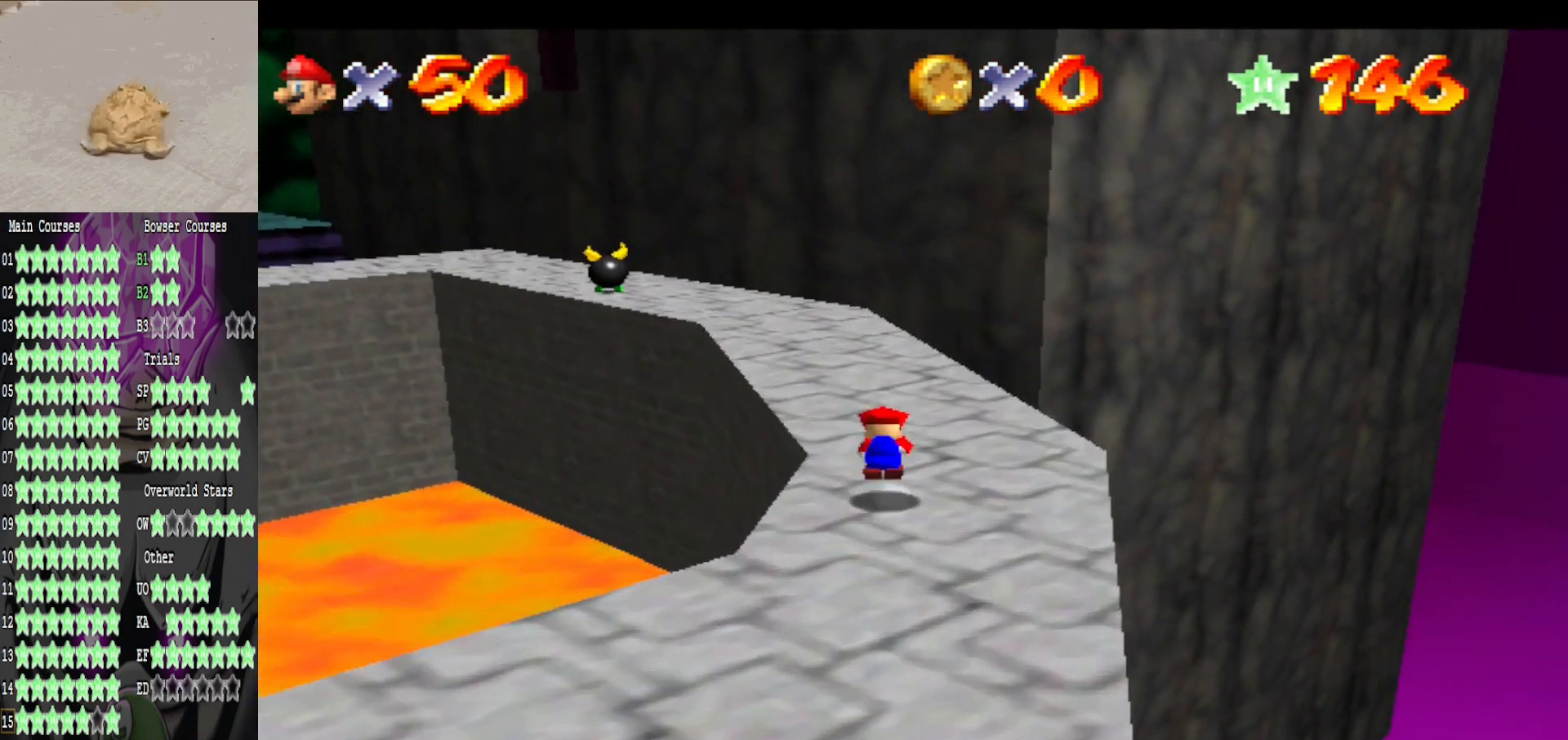
{"buttons": [], "left_stick": "up", "right_stick": "right", "events": [[160, "A", "up"], [400, "right_stick", "right"]]}
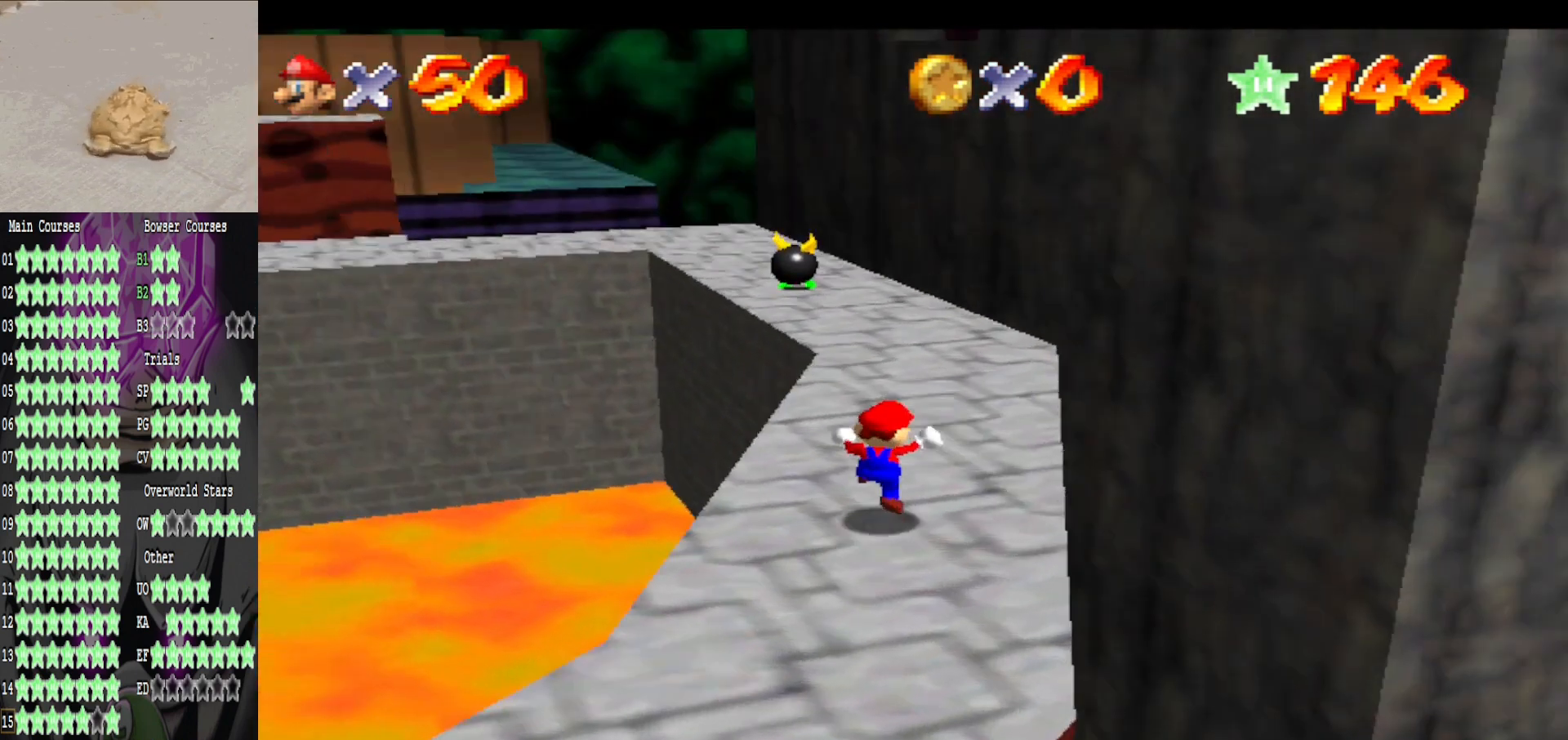
{"buttons": ["A"], "left_stick": "up", "right_stick": "center", "events": [[40, "right_stick", "center"], [480, "A", "down"]]}
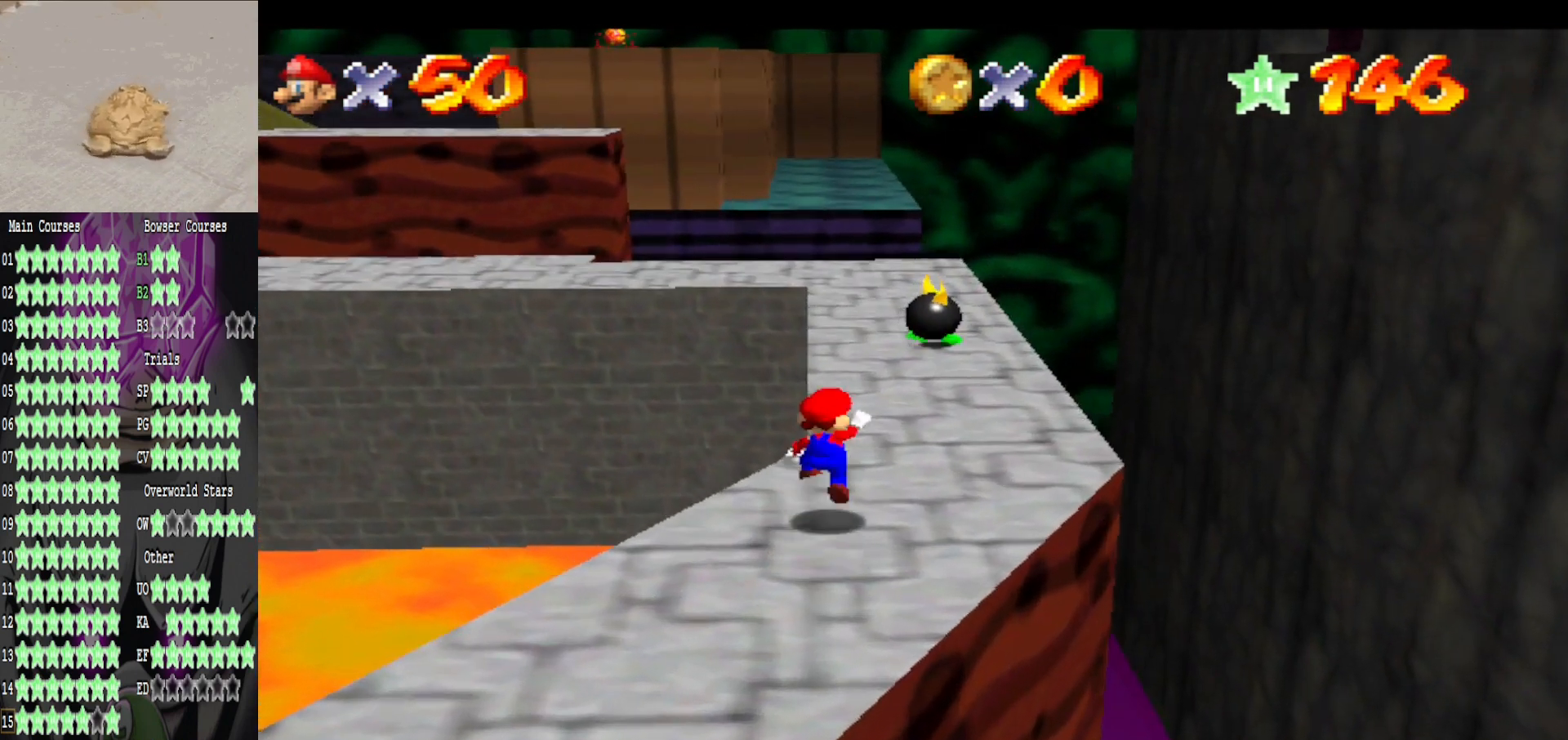
{"buttons": [], "left_stick": "up", "right_stick": "center", "events": [[120, "A", "up"], [200, "B", "down"], [320, "B", "up"]]}
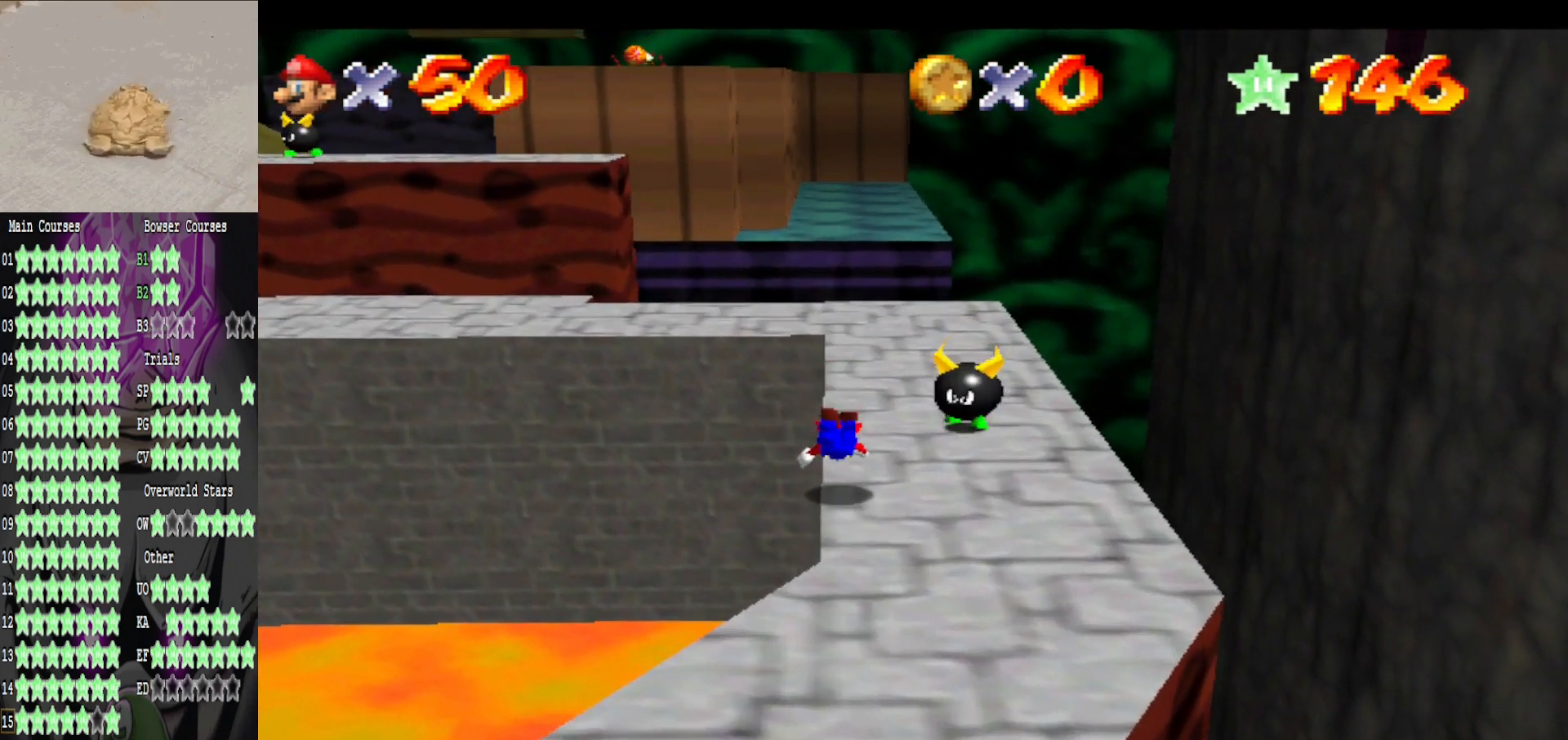
{"buttons": [], "left_stick": "up-right", "right_stick": "right", "events": [[120, "A", "down"], [120, "left_stick", "up-right"], [240, "A", "up"], [440, "right_stick", "right"]]}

Instructions to follow: Show a copy of each line from the data that includes the word "center".

Solution to this problem:
{"buttons": ["A"], "left_stick": "up", "right_stick": "center", "events": [[40, "right_stick", "center"], [480, "A", "down"]]}
{"buttons": [], "left_stick": "up", "right_stick": "center", "events": [[120, "A", "up"], [200, "B", "down"], [320, "B", "up"]]}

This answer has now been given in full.